| RECORDS FOR THE TASK |
+++++

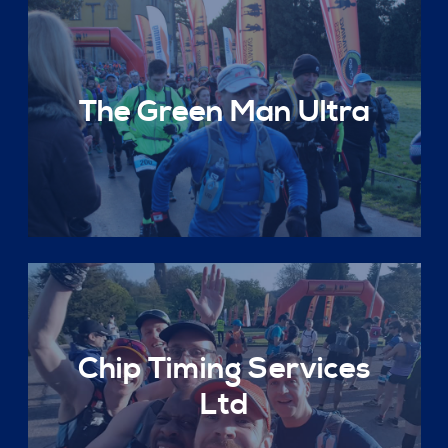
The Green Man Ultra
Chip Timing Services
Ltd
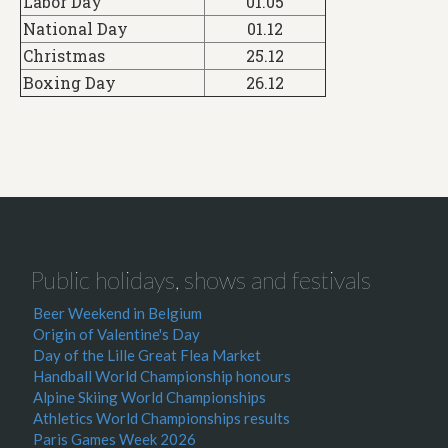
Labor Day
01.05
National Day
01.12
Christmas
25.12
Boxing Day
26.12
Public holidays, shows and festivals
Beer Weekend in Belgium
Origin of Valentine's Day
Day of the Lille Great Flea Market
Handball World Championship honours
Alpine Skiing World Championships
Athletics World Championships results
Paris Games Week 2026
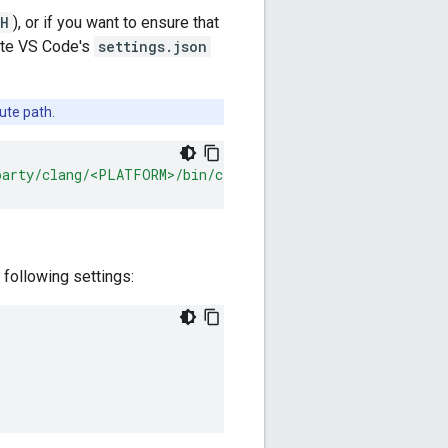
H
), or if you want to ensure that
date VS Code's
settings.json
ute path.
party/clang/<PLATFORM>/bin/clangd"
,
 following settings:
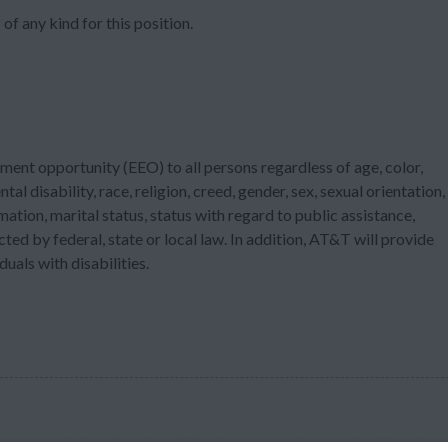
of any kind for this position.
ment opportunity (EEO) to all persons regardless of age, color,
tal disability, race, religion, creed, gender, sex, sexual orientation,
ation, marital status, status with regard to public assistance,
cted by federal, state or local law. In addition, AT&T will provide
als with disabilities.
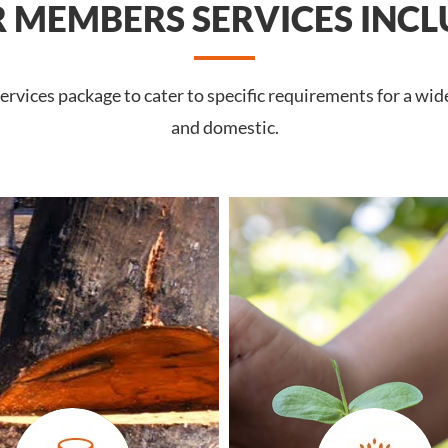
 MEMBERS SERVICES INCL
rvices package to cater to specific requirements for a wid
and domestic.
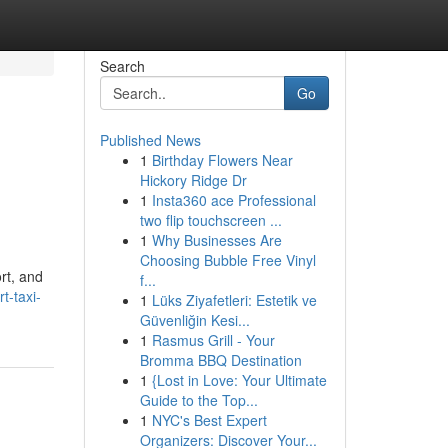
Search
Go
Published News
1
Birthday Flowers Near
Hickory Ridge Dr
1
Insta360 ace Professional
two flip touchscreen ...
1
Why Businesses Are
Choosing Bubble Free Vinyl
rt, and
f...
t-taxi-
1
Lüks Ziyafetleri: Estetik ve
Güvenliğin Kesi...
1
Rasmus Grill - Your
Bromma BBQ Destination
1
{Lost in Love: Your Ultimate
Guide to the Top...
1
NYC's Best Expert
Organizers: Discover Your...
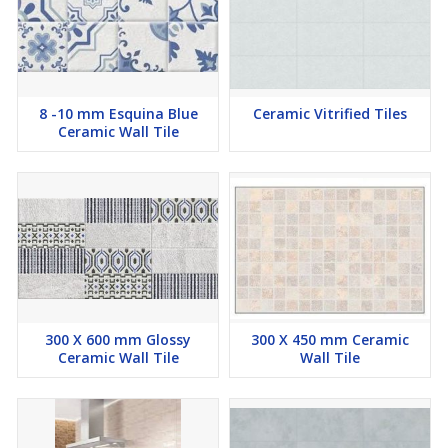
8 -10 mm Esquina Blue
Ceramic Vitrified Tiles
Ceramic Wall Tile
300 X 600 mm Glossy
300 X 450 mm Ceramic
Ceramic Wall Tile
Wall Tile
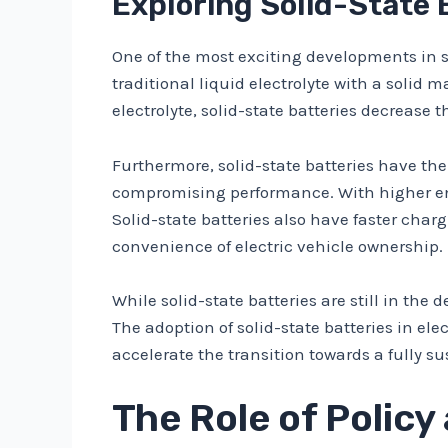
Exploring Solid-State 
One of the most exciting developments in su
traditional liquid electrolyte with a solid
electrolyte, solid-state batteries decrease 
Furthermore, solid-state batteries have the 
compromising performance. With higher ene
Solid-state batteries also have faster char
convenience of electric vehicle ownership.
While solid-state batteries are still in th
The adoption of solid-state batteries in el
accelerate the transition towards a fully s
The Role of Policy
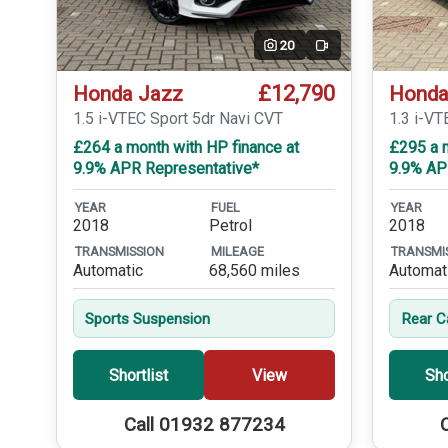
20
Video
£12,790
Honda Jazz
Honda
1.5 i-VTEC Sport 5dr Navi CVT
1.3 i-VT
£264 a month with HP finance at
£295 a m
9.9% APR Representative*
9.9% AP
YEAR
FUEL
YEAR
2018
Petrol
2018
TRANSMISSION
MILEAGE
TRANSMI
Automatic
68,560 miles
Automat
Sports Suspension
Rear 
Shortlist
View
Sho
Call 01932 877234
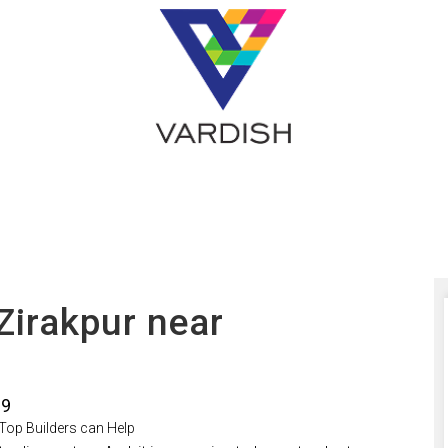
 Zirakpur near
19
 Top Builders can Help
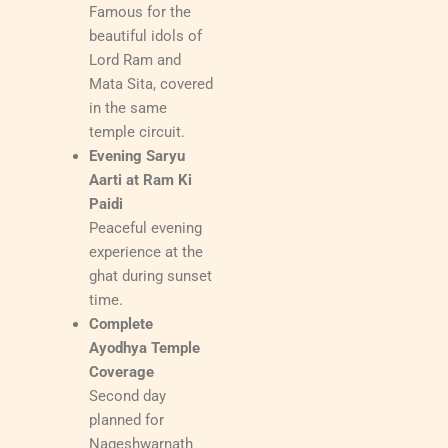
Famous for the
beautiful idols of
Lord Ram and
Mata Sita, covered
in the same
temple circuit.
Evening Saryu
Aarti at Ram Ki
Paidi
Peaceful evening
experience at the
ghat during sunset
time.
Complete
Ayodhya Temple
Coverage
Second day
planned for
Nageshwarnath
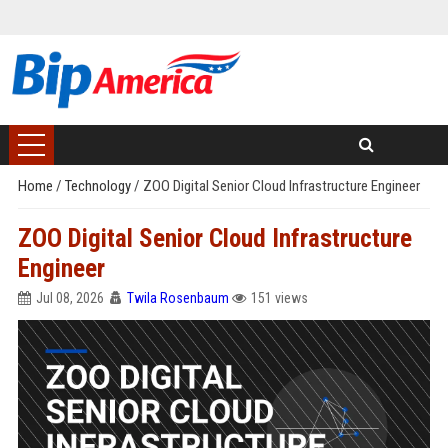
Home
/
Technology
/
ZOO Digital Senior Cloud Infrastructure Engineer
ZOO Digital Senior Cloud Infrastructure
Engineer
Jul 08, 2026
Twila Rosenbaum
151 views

+++++

| TASK ITEM |
What you give back must match the entries exactly, apart from the omitted pictures.

| SOLUTION TO THIS TASK |
The Green Man Ultra
Chip Timing Services
Ltd
Labor Day
01.05
National Day
01.12
Christmas
25.12
Boxing Day
26.12
Public holidays, shows and festivals
Beer Weekend in Belgium
Origin of Valentine's Day
Day of the Lille Great Flea Market
Handball World Championship honours
Alpine Skiing World Championships
Athletics World Championships results
Paris Games Week 2026
H
), or if you want to ensure that
date VS Code's
settings.json
ute path.
party/clang/<PLATFORM>/bin/clangd"
,
 following settings:
of any kind for this position.
ment opportunity (EEO) to all persons regardless of age, color,
tal disability, race, religion, creed, gender, sex, sexual orientation,
ation, marital status, status with regard to public assistance,
cted by federal, state or local law. In addition, AT&T will provide
als with disabilities.
 MEMBERS SERVICES INCL
rvices package to cater to specific requirements for a wid
and domestic.
Search
Go
Published News
1
Birthday Flowers Near
Hickory Ridge Dr
1
Insta360 ace Professional
two flip touchscreen ...
1
Why Businesses Are
Choosing Bubble Free Vinyl
rt, and
f...
t-taxi-
1
Lüks Ziyafetleri: Estetik ve
Güvenliğin Kesi...
1
Rasmus Grill - Your
Bromma BBQ Destination
1
{Lost in Love: Your Ultimate
Guide to the Top...
1
NYC's Best Expert
Organizers: Discover Your...
8 -10 mm Esquina Blue
Ceramic Vitrified Tiles
Ceramic Wall Tile
300 X 600 mm Glossy
300 X 450 mm Ceramic
Ceramic Wall Tile
Wall Tile
Exploring Solid-State 
One of the most exciting developments in su
traditional liquid electrolyte with a solid
electrolyte, solid-state batteries decrease 
Furthermore, solid-state batteries have the 
compromising performance. With higher ene
Solid-state batteries also have faster char
convenience of electric vehicle ownership.
While solid-state batteries are still in th
The adoption of solid-state batteries in el
accelerate the transition towards a fully s
The Role of Policy
20
Video
£12,790
Honda Jazz
Honda
1.5 i-VTEC Sport 5dr Navi CVT
1.3 i-VT
£264 a month with HP finance at
£295 a m
9.9% APR Representative*
9.9% AP
YEAR
FUEL
YEAR
2018
Petrol
2018
TRANSMISSION
MILEAGE
TRANSMI
Automatic
68,560 miles
Automat
Sports Suspension
Rear 
Shortlist
View
Sho
Call 01932 877234
 Zirakpur near
19
 Top Builders can Help
Famous for the
beautiful idols of
Lord Ram and
Mata Sita, covered
in the same
temple circuit.
Evening Saryu
Aarti at Ram Ki
Paidi
Peaceful evening
experience at the
ghat during sunset
time.
Complete
Ayodhya Temple
Coverage
Second day
planned for
Nageshwarnath
Home
/
Technology
/
ZOO Digital Senior Cloud Infrastructure Engineer
ZOO Digital Senior Cloud Infrastructure
Engineer
Jul 08, 2026
Twila Rosenbaum
151 views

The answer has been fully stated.